La Réunion paye la note en premier et montre que, depuis l’épisode meurtrier de la grippe espagnole, on a fait le choix - ou on n’a pas voulu faire le choix, ce qui revient à faire un choix par défaut - de subir les événements.


An plis ke sa

o Le docteur Flahault

Ancien interne des hôpitaux de Paris, docteur en médecine et en biomathématiques, Antoine Flahault a été pendant 5 ans responsable de la pharmacoépidémiologie d’un grand groupe industriel avant de rejoindre en 1994 l’équipe hospitalo-universitaire de santé publique de la Faculté de médecine Saint-Antoine (aujourd’hui Faculté de Médecine Pierre et Marie Curie).
Professeur des Universités et Praticien Hospitalier, responsable du Département de Santé publique de l’hôpital Tenon, il dirige l’équipe du réseau Sentinelles de l’unité 707 (Dir. G Thomas) de l’INSERM et le centre collaborateur de l’OMS pour la surveillance électronique des maladies (Institut Fédératif Saint-Antoine).
Ses travaux de recherche portent principalement sur la dynamique des épidémies de maladies transmissibles, notamment l’alerte et la prévision de la grippe, l’étude des risques sanitaires et l’évaluation du dépistage des cancers.

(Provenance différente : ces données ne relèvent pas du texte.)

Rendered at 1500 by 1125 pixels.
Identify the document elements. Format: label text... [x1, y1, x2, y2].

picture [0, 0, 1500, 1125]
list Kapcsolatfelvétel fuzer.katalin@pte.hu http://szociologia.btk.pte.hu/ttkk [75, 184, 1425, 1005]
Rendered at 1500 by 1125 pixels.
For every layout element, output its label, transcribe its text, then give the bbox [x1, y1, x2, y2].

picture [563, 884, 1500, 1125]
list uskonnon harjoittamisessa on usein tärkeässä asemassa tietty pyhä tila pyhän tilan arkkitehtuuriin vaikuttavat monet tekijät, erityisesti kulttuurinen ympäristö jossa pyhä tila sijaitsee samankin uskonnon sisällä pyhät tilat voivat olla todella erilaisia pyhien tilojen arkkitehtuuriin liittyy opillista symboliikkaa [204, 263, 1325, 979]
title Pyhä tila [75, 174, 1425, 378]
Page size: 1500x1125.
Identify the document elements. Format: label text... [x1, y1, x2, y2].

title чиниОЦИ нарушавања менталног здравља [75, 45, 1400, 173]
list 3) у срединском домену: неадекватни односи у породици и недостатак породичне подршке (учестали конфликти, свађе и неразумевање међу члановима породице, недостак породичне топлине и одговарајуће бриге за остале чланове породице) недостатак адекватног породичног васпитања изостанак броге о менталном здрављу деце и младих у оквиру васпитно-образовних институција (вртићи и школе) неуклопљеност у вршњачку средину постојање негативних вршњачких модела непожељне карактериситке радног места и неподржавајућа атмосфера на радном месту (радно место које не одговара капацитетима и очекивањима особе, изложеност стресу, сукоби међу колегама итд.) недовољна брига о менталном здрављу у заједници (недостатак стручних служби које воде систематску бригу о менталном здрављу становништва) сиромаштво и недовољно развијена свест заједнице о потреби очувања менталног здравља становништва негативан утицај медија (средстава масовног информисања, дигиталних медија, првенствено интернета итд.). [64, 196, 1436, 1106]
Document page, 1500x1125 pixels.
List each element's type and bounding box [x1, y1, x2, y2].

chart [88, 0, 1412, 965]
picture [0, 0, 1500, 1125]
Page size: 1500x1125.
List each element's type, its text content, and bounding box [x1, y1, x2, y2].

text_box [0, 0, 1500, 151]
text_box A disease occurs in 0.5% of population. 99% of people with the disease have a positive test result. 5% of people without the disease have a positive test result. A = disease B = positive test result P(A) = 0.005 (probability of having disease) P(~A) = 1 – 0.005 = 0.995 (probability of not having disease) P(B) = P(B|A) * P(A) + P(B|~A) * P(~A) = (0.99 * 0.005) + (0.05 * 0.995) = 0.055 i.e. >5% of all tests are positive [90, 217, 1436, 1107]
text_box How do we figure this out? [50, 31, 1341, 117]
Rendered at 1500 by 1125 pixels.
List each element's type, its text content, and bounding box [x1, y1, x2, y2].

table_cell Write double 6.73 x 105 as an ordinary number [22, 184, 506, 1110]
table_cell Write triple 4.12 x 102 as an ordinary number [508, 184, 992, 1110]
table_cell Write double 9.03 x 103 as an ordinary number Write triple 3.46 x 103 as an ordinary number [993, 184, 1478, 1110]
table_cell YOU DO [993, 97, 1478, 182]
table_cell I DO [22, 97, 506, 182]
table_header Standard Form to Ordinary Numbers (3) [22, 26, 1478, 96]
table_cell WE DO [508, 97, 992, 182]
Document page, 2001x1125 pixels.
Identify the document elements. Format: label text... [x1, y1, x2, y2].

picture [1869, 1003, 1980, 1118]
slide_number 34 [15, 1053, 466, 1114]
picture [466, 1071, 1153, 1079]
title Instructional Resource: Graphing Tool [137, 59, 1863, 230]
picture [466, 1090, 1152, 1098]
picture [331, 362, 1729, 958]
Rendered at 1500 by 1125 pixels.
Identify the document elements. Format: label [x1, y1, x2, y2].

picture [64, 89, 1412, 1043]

Département de Santé publique - Hôpital Tenon - Inserm unité 707
4, rue de la Chine
75020 Paris, France
Tél : +331-56-01-68-13

o Sentinelles

Mis en place en 1984, le réseau Sentinelles a pour mission de collecter, d’analyser et de redistribuer les données épidémiologiques issues des médecins généralistes libéraux.